Assessment of the maximum velocity and efficiency of a multistage reluctance accelerator added to the theoretical section of my site, finishing series of publications dedicated to determination of the basic parameters of coilguns from analytical equations for the field and forces in electromagnets.

The formulas established for the first time which describe an achievable velocity of a projectile and acceleration efficiecy for a launcher with known length and energy capacity.

1) The key characteristic of a multi-coil electromagnetic accelerator is its caliber d. The efficiency η is directly proportional to d, and the velocity of the projectile is inversely proportional (interestingly, this corresponds well to the empirical assumption η ≈ d, which I used when writing previous articles about the properties of accelerators of various configurations). This feature distinguishes the multi-stage system from a single-stage one - where the dependence of the output speed on the caliber was much weaker.

2)The saturation induction of the accelerated body material, and the value of the winding density a (read - the quality of manufacture of accelerating coils) are also quite significant parameters.

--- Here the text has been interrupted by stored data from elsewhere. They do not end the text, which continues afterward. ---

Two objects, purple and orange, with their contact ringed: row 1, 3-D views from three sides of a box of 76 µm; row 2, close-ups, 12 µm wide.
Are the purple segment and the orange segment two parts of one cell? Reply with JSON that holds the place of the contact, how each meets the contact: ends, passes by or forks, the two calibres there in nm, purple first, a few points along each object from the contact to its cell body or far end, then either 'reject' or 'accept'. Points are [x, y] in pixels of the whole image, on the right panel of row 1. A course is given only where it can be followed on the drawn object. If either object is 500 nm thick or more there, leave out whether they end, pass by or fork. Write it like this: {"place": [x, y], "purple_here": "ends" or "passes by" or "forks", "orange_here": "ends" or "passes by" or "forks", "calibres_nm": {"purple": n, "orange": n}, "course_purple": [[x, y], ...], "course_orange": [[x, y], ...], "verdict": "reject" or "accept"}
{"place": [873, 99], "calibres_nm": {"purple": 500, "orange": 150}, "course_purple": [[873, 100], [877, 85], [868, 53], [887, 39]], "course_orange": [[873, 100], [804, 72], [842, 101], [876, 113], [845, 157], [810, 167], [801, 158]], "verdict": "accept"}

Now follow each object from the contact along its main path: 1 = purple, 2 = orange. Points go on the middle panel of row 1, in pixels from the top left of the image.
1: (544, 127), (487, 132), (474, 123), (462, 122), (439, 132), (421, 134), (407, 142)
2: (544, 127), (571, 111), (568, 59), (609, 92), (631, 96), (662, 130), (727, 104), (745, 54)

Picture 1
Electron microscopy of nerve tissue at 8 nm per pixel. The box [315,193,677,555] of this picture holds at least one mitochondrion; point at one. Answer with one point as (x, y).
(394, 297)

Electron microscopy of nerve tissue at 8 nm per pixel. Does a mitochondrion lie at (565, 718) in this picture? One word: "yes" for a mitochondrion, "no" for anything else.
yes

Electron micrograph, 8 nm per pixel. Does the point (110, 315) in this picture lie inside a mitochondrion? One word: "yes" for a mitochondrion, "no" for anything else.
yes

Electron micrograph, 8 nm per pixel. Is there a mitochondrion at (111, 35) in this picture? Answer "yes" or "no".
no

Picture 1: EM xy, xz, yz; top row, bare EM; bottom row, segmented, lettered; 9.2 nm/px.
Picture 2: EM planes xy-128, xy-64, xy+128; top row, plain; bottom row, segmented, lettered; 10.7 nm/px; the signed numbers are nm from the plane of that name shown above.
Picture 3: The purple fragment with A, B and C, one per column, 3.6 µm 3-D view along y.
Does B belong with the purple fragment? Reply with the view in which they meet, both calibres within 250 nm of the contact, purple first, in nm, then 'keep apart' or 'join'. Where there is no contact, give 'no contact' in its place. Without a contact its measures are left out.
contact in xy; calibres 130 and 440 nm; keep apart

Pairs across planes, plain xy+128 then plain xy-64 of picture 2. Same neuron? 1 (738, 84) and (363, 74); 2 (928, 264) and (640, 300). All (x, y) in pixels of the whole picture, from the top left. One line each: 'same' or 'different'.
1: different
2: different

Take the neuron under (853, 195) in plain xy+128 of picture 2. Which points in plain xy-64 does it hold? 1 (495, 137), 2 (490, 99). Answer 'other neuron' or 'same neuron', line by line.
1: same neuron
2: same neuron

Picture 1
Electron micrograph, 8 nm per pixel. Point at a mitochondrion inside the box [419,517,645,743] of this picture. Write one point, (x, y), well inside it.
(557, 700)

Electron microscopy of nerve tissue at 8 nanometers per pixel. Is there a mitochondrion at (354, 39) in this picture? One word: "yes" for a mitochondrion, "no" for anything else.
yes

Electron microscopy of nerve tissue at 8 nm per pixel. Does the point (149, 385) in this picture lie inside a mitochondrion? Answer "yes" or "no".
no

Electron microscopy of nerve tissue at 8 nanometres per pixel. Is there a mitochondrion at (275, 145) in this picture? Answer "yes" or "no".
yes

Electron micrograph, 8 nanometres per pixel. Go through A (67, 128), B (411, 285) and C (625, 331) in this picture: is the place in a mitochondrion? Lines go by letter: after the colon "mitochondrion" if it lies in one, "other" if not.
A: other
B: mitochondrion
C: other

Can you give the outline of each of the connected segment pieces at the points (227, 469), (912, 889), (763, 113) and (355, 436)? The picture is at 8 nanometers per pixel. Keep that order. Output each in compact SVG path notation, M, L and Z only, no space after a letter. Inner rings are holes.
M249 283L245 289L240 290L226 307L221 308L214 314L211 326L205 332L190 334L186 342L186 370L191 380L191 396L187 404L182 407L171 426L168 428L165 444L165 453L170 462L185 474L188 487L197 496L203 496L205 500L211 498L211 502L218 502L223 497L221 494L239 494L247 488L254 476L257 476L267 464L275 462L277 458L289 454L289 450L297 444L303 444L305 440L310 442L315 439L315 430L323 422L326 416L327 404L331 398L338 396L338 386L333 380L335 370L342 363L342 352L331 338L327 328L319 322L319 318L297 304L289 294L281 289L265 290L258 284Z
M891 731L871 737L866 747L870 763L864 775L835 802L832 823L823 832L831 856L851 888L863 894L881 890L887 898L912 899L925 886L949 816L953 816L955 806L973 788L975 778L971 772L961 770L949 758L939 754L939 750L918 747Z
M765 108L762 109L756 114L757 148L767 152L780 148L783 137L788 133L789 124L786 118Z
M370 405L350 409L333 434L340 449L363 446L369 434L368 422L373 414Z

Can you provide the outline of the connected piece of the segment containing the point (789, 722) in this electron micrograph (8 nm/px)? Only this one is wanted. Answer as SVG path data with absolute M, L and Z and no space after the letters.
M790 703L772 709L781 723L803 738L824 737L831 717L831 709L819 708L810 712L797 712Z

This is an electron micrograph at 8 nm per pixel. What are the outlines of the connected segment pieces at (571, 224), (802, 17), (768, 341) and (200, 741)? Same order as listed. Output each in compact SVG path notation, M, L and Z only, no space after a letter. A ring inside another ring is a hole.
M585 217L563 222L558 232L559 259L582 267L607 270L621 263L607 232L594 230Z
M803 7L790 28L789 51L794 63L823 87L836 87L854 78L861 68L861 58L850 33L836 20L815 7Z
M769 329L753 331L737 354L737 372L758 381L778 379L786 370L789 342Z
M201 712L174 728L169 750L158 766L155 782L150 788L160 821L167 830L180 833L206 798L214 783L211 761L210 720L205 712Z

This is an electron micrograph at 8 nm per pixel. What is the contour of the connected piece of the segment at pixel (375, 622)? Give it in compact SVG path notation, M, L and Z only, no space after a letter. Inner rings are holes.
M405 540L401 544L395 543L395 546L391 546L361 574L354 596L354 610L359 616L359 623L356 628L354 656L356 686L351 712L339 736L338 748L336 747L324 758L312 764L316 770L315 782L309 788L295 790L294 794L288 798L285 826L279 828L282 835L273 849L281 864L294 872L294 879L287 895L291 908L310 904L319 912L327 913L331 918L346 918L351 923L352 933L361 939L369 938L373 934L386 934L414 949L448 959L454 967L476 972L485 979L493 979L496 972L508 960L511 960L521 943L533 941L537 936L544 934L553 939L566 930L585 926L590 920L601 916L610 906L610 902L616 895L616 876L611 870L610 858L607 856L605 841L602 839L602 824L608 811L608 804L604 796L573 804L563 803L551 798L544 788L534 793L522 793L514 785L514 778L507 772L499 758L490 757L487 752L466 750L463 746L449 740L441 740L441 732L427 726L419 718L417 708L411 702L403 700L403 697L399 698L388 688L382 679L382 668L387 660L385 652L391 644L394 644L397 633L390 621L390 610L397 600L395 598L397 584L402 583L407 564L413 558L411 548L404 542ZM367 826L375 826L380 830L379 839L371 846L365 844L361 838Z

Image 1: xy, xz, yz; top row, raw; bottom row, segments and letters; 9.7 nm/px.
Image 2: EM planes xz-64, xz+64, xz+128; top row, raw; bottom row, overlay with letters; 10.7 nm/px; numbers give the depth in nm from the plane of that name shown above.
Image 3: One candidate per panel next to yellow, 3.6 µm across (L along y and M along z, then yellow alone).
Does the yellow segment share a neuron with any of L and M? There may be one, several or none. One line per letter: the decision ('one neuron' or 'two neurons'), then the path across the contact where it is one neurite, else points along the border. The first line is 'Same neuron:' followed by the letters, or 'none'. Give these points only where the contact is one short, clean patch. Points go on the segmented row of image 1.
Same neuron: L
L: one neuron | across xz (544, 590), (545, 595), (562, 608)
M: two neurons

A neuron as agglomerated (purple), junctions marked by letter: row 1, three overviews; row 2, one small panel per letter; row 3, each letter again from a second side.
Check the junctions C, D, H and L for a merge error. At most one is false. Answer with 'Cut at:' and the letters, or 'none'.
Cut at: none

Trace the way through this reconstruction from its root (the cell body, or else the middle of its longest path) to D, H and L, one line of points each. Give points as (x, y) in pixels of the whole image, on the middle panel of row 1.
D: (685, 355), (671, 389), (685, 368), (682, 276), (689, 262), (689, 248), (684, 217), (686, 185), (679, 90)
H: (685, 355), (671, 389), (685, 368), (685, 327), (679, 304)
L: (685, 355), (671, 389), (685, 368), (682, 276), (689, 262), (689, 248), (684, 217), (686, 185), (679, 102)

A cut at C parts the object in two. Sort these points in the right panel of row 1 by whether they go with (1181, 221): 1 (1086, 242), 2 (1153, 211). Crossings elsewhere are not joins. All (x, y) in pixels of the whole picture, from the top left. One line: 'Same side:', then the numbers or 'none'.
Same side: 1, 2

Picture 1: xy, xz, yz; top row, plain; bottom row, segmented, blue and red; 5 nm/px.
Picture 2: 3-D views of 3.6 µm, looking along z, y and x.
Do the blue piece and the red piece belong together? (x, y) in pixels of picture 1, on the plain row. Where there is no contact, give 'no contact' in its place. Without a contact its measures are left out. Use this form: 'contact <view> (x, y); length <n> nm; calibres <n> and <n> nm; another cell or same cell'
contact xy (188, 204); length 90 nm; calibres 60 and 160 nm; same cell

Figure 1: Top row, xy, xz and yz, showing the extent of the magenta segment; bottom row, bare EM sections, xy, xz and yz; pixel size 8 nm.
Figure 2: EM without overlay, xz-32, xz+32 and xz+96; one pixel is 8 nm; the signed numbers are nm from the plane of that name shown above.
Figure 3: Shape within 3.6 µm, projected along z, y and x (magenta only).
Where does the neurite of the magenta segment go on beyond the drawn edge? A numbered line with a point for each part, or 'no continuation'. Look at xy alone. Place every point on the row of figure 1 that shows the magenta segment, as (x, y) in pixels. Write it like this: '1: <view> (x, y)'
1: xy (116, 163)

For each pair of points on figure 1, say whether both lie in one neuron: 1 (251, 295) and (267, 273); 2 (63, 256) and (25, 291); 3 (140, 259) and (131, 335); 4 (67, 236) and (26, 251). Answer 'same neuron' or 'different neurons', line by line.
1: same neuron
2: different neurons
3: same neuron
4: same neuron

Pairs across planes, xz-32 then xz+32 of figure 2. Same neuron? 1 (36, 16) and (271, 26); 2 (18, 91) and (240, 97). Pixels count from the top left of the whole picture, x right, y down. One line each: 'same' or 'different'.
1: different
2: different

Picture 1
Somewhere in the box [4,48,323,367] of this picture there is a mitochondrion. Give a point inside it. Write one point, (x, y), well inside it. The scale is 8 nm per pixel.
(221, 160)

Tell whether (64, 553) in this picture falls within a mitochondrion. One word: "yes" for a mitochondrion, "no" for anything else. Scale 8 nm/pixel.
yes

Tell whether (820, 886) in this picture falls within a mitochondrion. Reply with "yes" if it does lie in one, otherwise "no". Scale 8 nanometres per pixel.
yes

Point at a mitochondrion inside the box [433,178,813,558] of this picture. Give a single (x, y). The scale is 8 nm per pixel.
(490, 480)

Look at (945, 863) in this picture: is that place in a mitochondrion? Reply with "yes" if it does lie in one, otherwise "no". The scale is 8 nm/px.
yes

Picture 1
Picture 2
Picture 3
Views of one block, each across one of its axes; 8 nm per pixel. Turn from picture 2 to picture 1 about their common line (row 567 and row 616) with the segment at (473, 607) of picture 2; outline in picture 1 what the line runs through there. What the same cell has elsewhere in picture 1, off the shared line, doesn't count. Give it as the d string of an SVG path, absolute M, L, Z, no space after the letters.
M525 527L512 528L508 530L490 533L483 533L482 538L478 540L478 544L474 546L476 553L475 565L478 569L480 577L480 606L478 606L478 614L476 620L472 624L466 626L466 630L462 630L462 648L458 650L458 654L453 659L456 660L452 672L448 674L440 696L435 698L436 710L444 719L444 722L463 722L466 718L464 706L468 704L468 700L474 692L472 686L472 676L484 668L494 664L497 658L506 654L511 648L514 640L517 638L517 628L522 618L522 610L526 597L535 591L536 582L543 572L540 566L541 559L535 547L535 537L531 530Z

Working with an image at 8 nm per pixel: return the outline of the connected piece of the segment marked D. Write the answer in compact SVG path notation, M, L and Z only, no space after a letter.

3)The length of the accelerator and its energy capacity (that is, the characteristics that are most amenable to change by a designer) are, unfortunately, the least significant for increasing the velocity of the projectile - it depends on them only as a cubic root. That is, in order to increase the speed by 2 times while maintaining all other parameters, it is necessary to increase either the length of the accelerator or the energy consumed by 8 times. The resistivity of the wire is equally insignificant - it follows that winding of coils with an aluminum or silver conductor instead of the usual copper one which is sometimes proposed will affect the acceleration of the projectile very weakly.